Second Factor Management
Passkeys are the best way to keep login information secure. However, while passwords are still widely used, second factors help to significantly reduce the risk of unauthenticated access. As a reminder, the main problem with passwords is that they are in many cases chosen by humans, and they are easy to guess. In order to improve the strength of passwords, additional factors are widely used.
Because of this we sort of went backward and added a second factor to the login of the PBX. This is available in version 69.5.4 upwards and works on system administrator, tenant administrator and user level.
There are several second factors available. At this point we support only the time-based one-time password (TOTP) factor. There are several reasons for that:
- This factor is well supported by password managers and easy to use. It takes only an extra second to fill the second factor when using a password manager and it provides a security that is almost as secure as passkeys.
- SMS is also well integrated however it does require a connection to an SMS provider. This is difficult on a global scale and would require that system administrators need to set this up.
- Hardware keys are very secure, however they are not as widely available.
- Email requires several manual steps and that the account has an email address associated with it. The PBX already has an email recovery for those who want to use email and using it for second factor purposes does not make the login procedure safer or faster.
There are several apps available for managing TOTP. This includes the Google Authenticator, Microsoft Authenticator, the MacOS Password app and many more.
Create second factor
Before logging in with the second factor, it needs to be set up by the user that is using it later. Administrators need to navigate to the page where they can change their password (security → login) and there select the tab for used tokens and passkeys. Right now, the add button will only offer the TOTP code; this might offer more choices if the PBX supports other factors in later versions. After clicking on the add button, a pop-up window will show a 2D barcode that can be used by authenticator apps on smart phones.
Instead of scanning the code, the TOTP can also be set up by copying the URL with the copy button and then pasting it into the password manager. For example, on Apple this can be done in the Passwords application by selecting the Codes area and then using the New Verification Code to add a new code. This works only if the username and password was previously stored in the Password tool.

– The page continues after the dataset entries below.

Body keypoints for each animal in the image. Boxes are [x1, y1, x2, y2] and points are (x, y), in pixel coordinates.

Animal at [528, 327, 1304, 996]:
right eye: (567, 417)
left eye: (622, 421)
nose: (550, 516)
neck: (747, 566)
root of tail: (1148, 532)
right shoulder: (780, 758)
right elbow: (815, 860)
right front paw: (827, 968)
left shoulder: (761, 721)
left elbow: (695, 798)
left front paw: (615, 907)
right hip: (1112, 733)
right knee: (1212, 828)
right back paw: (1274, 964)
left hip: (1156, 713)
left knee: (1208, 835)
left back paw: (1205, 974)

The URL copied on the previous screen can be used to set up a new key which will then show a prompt where the username and password needs to be selected. The Codes page will then show the code with the current verification code.
After saving the TOTP code, the list will show the code with a handshake icon. The code does not expire. When deleting the code, the second factor will not be required during login.

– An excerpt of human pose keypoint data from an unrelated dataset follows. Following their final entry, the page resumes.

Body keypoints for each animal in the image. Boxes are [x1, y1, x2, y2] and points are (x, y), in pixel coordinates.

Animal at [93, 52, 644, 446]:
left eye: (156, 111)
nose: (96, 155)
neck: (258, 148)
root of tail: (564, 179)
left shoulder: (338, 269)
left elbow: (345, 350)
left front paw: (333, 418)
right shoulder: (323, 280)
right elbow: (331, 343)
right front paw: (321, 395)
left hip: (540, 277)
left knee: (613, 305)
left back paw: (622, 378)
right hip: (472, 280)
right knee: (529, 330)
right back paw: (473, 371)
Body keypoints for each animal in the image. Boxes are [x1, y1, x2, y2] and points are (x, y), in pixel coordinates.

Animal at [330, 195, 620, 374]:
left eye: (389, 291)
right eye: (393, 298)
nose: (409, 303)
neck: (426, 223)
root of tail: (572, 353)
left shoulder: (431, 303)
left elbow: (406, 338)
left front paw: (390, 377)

The same procedure can be done on tenant administrator level and also on user level.
Logging in with the second factor
When logging in, you will have to first enter the username and password and press the login button. The PBX backend will then detect that there is a second factor and return that to the login page.
The front will then show the input element for the second factor. The browser offers to fill in the code. This just takes a second.

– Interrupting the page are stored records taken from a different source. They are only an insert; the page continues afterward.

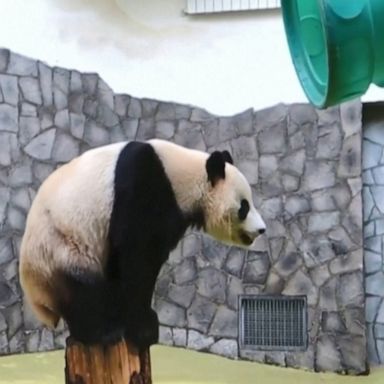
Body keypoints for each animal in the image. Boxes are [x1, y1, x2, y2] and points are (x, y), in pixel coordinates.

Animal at [19, 140, 266, 350]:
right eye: (244, 206)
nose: (261, 230)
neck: (181, 176)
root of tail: (37, 299)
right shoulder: (144, 185)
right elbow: (136, 255)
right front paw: (142, 327)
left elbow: (142, 260)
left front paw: (139, 321)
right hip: (59, 247)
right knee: (83, 290)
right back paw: (102, 332)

After pressing the login button again, the system will redirect the browser to the page in the PBX portal.
Administrating the second factor
After logging in, users can delete their own second factor in the list of the tokens and passkeys.
Administrators can manage the codes for their users:
- When the super administrator sets a new password for a system administrator account, this will remove the second factor for that account until that administrator sets up a new code.
- When the administrator switches into the user front end, the administrator can delete and create second factors there on behalf of the user.
When using a second factor on an administrator account, that account must login through a session and cannot just use the Basic authentication for the API unless the API was explicitly enabled for that account.